*** Opening of Records for this exercise ***
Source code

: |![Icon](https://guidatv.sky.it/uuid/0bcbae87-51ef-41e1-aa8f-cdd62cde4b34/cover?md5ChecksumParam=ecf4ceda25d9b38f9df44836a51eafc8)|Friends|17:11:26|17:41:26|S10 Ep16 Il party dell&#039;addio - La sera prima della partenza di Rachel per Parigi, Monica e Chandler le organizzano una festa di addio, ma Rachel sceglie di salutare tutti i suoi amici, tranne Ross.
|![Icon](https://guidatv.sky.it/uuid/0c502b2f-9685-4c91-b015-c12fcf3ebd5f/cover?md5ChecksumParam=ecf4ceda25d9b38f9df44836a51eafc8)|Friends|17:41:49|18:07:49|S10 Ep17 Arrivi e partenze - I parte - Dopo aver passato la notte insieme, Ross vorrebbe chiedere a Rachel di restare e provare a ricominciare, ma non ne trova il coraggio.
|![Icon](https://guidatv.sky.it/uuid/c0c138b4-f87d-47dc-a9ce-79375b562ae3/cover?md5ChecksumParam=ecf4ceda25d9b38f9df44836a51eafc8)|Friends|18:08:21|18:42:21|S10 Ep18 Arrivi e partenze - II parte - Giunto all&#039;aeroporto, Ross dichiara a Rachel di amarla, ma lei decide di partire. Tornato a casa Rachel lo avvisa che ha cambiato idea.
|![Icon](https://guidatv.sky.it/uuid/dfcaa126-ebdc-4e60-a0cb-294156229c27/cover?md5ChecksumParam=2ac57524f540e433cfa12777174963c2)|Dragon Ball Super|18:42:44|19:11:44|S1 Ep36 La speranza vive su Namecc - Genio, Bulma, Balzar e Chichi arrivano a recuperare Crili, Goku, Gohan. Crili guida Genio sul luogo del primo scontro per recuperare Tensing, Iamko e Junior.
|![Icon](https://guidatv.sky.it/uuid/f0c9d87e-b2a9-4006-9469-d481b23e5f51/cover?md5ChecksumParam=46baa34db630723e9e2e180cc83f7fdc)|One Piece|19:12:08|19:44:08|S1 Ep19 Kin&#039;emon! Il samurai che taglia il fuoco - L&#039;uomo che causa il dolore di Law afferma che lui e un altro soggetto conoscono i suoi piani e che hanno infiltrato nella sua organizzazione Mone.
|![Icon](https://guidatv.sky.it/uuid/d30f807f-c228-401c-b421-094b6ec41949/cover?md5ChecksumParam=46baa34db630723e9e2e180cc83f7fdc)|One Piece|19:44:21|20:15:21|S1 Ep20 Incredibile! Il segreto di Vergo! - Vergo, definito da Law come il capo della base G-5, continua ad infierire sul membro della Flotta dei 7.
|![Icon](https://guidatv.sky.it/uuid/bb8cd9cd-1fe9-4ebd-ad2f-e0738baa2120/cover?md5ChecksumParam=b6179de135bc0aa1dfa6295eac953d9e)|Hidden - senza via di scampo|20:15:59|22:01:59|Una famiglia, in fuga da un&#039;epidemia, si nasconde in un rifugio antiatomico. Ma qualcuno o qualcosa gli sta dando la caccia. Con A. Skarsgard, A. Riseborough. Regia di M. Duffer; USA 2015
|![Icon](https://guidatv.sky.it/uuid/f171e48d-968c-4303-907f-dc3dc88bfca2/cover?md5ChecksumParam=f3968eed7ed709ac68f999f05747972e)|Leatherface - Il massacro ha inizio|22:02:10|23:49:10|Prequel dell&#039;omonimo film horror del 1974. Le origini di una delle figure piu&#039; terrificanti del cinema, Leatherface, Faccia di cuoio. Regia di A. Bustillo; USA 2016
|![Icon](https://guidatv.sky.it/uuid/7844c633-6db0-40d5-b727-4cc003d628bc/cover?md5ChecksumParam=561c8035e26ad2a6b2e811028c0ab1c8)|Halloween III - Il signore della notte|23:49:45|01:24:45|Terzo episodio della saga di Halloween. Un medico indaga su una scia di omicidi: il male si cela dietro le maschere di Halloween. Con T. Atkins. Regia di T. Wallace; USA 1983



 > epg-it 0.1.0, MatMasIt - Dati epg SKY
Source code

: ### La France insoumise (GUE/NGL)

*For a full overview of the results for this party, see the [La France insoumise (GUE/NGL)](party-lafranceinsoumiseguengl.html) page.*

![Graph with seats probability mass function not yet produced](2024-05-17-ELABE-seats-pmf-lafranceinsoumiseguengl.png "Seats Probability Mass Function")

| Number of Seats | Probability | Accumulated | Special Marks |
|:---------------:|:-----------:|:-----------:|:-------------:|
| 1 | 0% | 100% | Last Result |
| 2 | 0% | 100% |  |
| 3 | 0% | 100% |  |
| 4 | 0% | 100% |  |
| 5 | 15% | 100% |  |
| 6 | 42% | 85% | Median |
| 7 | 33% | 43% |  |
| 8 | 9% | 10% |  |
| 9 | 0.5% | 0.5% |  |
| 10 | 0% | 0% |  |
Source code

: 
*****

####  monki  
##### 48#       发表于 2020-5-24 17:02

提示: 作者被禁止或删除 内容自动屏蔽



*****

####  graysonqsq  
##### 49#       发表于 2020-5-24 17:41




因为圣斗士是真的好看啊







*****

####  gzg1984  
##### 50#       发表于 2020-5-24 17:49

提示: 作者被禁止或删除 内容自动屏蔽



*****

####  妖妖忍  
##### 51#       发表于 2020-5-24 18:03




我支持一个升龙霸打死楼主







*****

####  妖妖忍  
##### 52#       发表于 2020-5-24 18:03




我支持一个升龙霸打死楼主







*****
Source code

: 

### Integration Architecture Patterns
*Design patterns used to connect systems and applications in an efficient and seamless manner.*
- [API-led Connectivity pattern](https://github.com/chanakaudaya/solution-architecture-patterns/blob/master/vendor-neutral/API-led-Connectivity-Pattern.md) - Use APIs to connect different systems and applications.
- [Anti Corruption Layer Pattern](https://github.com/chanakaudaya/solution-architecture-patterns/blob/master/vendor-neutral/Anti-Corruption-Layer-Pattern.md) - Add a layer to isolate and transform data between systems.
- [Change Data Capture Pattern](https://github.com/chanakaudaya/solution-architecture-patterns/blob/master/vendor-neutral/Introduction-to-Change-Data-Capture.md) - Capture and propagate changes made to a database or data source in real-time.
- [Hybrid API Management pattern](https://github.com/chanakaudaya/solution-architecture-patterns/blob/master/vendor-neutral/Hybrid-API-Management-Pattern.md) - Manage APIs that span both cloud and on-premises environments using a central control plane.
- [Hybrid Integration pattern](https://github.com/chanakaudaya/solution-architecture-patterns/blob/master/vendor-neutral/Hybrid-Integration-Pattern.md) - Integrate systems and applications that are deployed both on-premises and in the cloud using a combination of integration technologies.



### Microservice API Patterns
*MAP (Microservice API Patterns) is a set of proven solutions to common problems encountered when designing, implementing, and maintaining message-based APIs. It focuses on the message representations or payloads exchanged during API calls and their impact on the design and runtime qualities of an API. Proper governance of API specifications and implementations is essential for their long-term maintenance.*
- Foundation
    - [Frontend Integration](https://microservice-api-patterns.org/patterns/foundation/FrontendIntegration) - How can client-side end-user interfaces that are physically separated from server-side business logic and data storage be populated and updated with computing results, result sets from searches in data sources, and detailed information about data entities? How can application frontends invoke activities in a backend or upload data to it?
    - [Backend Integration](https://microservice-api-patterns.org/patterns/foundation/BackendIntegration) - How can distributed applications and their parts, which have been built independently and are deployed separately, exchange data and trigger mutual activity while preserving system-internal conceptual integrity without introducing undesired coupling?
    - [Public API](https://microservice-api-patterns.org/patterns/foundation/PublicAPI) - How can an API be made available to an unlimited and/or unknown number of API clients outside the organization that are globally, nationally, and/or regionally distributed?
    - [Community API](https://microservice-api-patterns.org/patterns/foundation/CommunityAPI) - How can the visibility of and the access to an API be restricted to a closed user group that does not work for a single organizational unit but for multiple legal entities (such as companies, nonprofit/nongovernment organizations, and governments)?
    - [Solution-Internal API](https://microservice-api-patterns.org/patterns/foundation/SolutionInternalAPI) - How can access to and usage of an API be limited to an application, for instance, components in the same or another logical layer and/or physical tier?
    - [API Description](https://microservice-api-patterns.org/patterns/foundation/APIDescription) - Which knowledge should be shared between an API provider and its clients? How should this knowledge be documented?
*** Close of Records for this exercise ***
[Exercise directions]
Between the lines holding "### La France insoumise (GUE/NGL)" and "with seats probability", inclusive, substitute "Chart" for "Graph" and reproduce those lines with no other change.

[Exercise response]
: ### La France insoumise (GUE/NGL)

*For a full overview of the results for this party, see the [La France insoumise (GUE/NGL)](party-lafranceinsoumiseguengl.html) page.*

![Chart with seats probability mass function not yet produced](2024-05-17-ELABE-seats-pmf-lafranceinsoumiseguengl.png "Seats Probability Mass Function")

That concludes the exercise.